§ **What is required**
Which lines in the data contain the word "dRow"? Please copy each of them.

═══ Records for this task

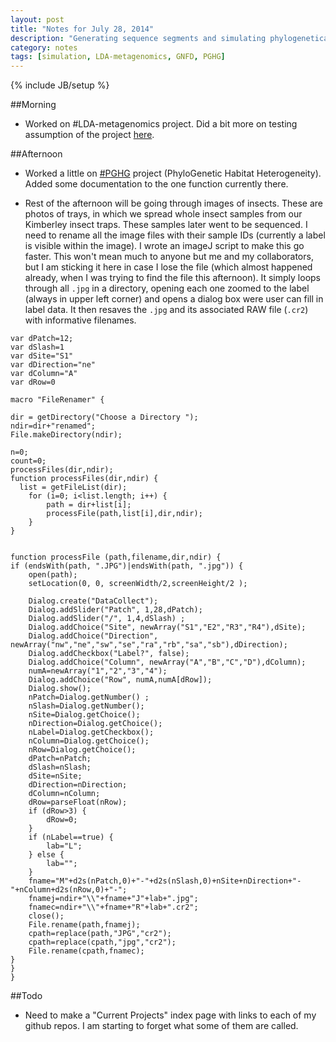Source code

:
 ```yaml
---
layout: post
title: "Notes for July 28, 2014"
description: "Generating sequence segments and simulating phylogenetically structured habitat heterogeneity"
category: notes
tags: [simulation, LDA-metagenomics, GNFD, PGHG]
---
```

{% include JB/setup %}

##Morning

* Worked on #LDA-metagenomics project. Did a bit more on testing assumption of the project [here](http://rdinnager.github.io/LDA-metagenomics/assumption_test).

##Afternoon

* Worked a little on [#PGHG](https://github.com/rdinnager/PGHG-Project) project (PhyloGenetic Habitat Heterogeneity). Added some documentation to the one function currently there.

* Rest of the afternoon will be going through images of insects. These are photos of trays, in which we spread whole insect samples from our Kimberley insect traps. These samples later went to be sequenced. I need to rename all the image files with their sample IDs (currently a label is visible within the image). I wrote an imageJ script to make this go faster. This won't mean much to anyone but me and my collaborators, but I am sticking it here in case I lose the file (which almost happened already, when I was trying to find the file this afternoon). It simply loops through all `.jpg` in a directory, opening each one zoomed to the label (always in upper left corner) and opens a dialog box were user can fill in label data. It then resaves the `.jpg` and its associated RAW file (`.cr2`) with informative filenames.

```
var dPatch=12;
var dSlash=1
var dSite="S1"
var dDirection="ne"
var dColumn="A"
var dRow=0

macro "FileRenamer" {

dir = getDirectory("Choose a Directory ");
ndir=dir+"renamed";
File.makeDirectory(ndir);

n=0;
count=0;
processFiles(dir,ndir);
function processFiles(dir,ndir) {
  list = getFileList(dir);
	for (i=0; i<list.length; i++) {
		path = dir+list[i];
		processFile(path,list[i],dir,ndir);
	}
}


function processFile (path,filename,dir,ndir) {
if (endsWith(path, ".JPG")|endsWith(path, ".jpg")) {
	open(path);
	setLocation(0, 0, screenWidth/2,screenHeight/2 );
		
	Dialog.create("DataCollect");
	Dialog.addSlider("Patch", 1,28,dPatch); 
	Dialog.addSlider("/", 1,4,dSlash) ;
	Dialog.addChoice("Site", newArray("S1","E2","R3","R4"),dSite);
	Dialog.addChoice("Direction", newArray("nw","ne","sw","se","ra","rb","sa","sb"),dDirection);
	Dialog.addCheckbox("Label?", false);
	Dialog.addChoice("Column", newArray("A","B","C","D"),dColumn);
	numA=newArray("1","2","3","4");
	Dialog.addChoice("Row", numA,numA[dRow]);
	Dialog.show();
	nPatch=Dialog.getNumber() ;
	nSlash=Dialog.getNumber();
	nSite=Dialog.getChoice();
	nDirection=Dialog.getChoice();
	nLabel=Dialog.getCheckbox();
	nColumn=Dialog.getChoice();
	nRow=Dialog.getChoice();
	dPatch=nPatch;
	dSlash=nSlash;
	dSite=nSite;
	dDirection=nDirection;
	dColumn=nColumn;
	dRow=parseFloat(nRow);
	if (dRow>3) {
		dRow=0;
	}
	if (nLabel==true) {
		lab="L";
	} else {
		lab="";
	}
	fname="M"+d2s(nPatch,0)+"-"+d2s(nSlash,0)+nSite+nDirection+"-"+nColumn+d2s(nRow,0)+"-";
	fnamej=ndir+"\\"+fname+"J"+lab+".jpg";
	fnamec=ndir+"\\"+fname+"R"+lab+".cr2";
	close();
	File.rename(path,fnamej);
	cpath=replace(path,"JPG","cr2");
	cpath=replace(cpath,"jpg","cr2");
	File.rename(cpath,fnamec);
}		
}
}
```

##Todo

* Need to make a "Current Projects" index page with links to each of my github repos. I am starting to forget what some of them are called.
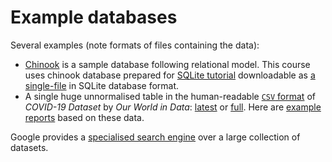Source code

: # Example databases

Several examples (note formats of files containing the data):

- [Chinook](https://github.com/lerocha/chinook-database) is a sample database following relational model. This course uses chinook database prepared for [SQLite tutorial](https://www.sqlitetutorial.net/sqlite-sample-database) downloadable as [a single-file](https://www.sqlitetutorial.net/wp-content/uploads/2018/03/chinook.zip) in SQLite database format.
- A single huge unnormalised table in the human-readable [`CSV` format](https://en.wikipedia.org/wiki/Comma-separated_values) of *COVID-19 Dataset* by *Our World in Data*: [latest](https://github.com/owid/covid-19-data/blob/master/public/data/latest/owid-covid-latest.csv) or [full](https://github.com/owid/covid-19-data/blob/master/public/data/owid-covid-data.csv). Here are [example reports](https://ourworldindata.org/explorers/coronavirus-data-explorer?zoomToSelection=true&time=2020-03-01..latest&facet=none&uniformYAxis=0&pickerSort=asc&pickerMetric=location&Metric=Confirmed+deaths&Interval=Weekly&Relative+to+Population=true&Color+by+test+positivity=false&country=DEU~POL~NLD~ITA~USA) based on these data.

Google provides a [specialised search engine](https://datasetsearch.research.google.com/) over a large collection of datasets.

══════

§ **Response area**
var dRow=0
	Dialog.addChoice("Row", numA,numA[dRow]);
	dRow=parseFloat(nRow);
	if (dRow>3) {
		dRow=0;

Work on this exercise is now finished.